And it is okay to decide to have fun, too. Let's lose the puritanical concept that doing something purely for fun is somehow wrong. Go out and experience as much fun as you can.

Is it safe to talk about cannabis? I'm not sure that safety is the paramount issue. Speaking honestly about such things, even if it's not popular to do so, eventually may help to turn the tide. Let's spread the word that it's not just about WHAT you do, it's also about HOW you do it.

MP: How does the Great God Pan figure into this?

PHF: Heh. Pan is "All," the demiurge, the driving intelligence behind reality - and he is the representation of what the city folk fear when they walk in the woods at night. If you've lost touch with your connection to All, it is easy for the world to become mysterious and full of fear. So in my work Pan is the spokesman for a no-bullshit approach to existence. He knows that it's better to get high and get your rocks off than to worry about your culturally conditioned preconceptions. Pan is the guy to party with.

Pan may make some cameo appearances in the rest of the Magick and Entheogens series, but it's unlikely he'll be featured as he is in the Cannabis video.


MP: What plans do you have for the Magick and Entheogens series?

PHF: Each DVD will address a different entheogen or set of entheogens. These will include Salvia divinorum, phenethylamines, tryptamines, and dissociatives. The approach and specific exercises will vary widely on each, but the emphasis on creating ritual and working with intent will be constant. There will also be a few more related side projects, like the music CD we released with the Cannabis DVD.

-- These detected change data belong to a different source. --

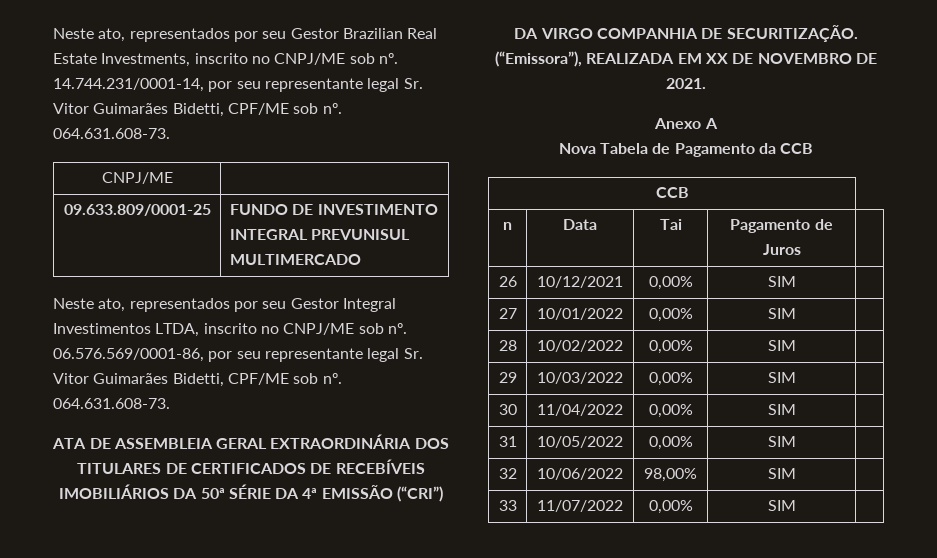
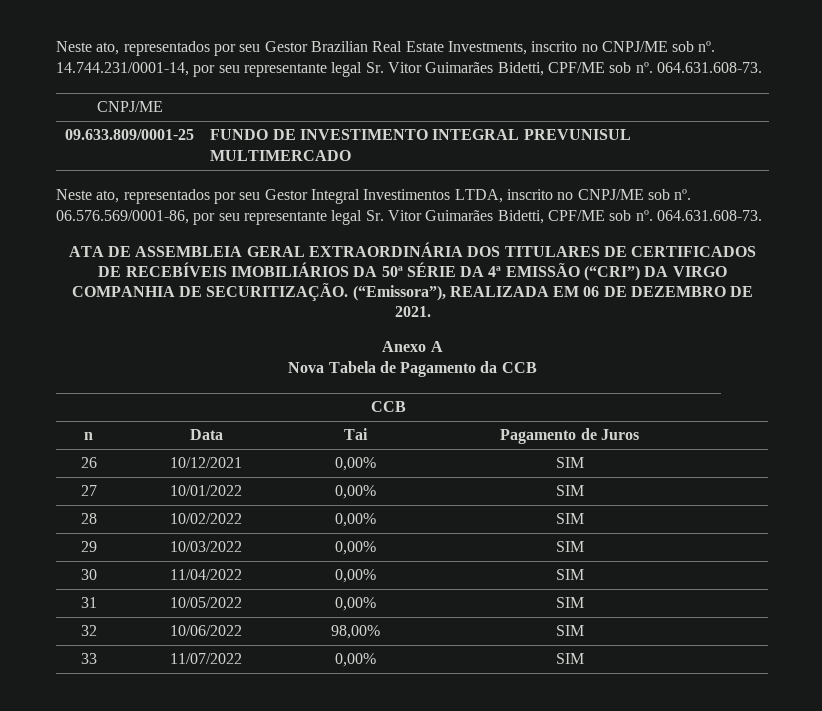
[706,53,852,64] XX DE NOVEMBRO -> [583,286,727,297] 06 DE DEZEMBRO

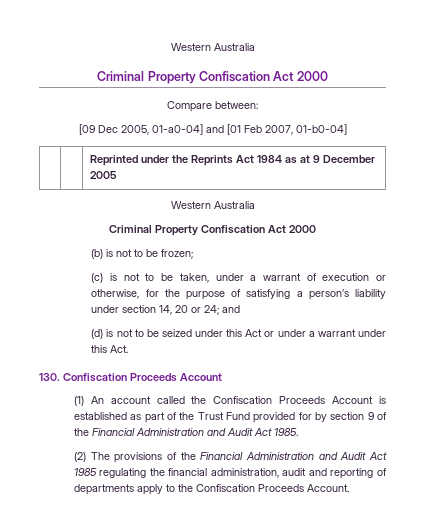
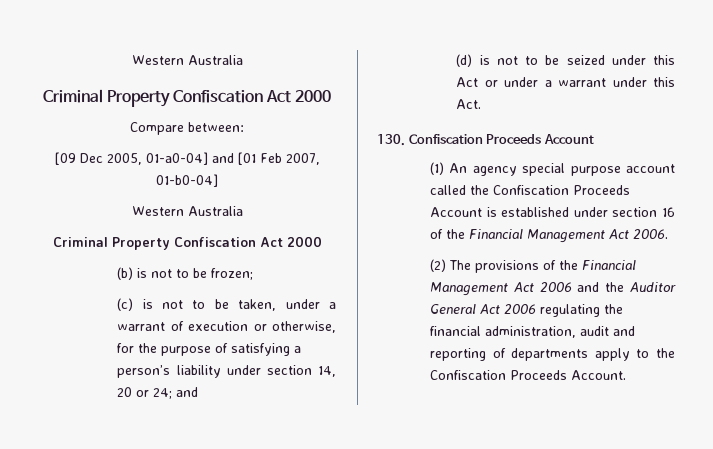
[90,155,376,166] [90,171,118,179] // | | Reprinted under the Reprints Act 1984 as at 9 December 2005 -> (218, 180) none
(104, 400) none -> [472,163,621,176] agency special purpose
[130,412,388,423] [73,428,298,436] as part of the Trust Fund provided for by section 9 of the Financial Administration and Audit Act 1985. -> [573,207,675,217] [429,229,668,243] under section 16 of the Financial Management Act 2006.
[245,452,387,460] [73,468,97,476] Administration and Audit Act 1985 -> [429,282,676,296] [429,304,536,314] Management Act 2006 and the Auditor General Act 2006

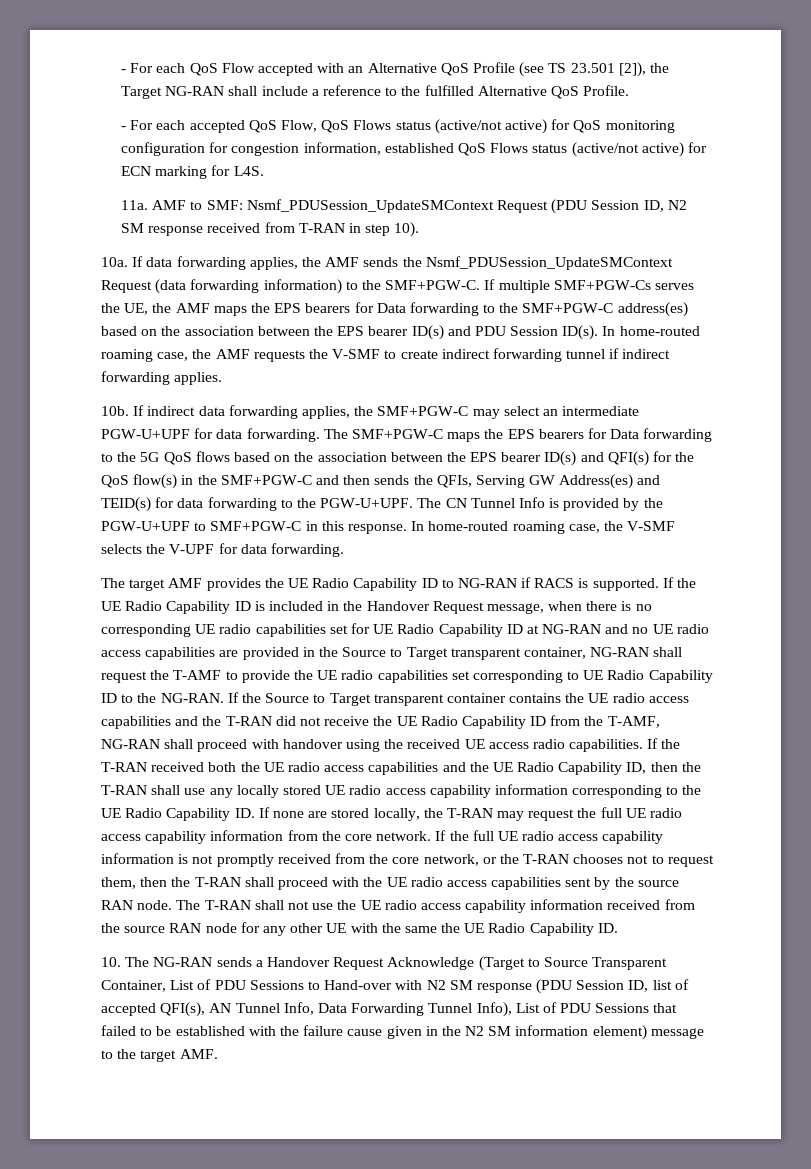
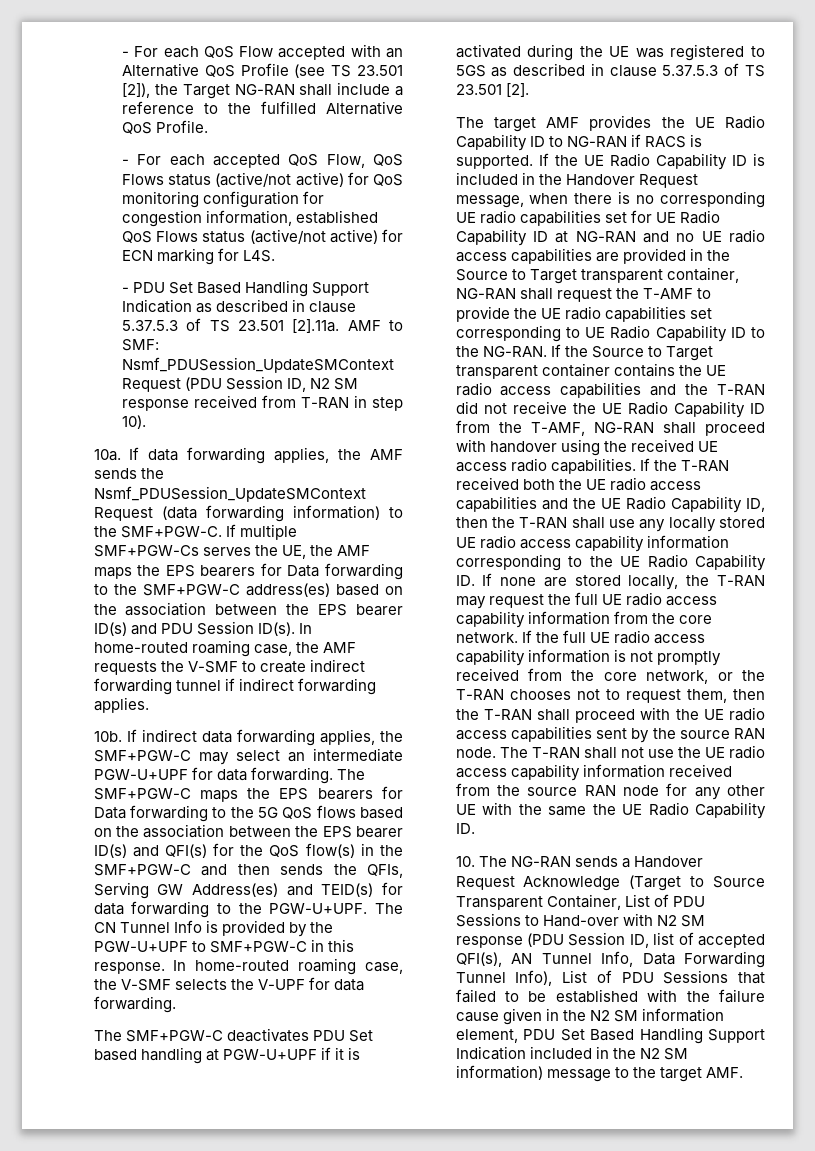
[121,200,149,210] 11a. -> [122,280,370,297] [122,299,357,313] [122,318,340,333] - PDU Set Based Handling Support Indication as described in clause 5.37.5.3 of TS 23.501 [2].11a.
(344, 550) none -> [93,1028,373,1042] [93,1047,360,1064] [455,44,765,61] [455,63,765,77] [455,83,529,97] // The SMF+PGW-C deactivates PDU Set based handling at PGW-U+UPF if it is activated during the UE was registered to 5GS as described in clause 5.37.5.3 of TS 23.501 [2].
[592,1025,647,1040] element) -> [455,1027,765,1044] [455,1046,688,1060] [455,1065,543,1080] element, PDU Set Based Handling Support Indication included in the N2 SM information)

MP: What do you hope that viewers will get from these DVDs?

PHF: First off, I hope they will actually practice the exercises that we describe on the videos. That's the audience we hope for with all of our products - people who have the motivation to get off their butts and test out the methods for themselves. With any books or videos on magick, meditation, or even how to do carpentry, most of the people who buy them never actually practice. We get all sorts of comments from people who have obviously never done the drills. It becomes very apparent from what they say. However, there are a few in every crowd who are really, truly motivated to experiment and test things out for themselves. Those people will learn the value of these methods…. That's all I can hope for.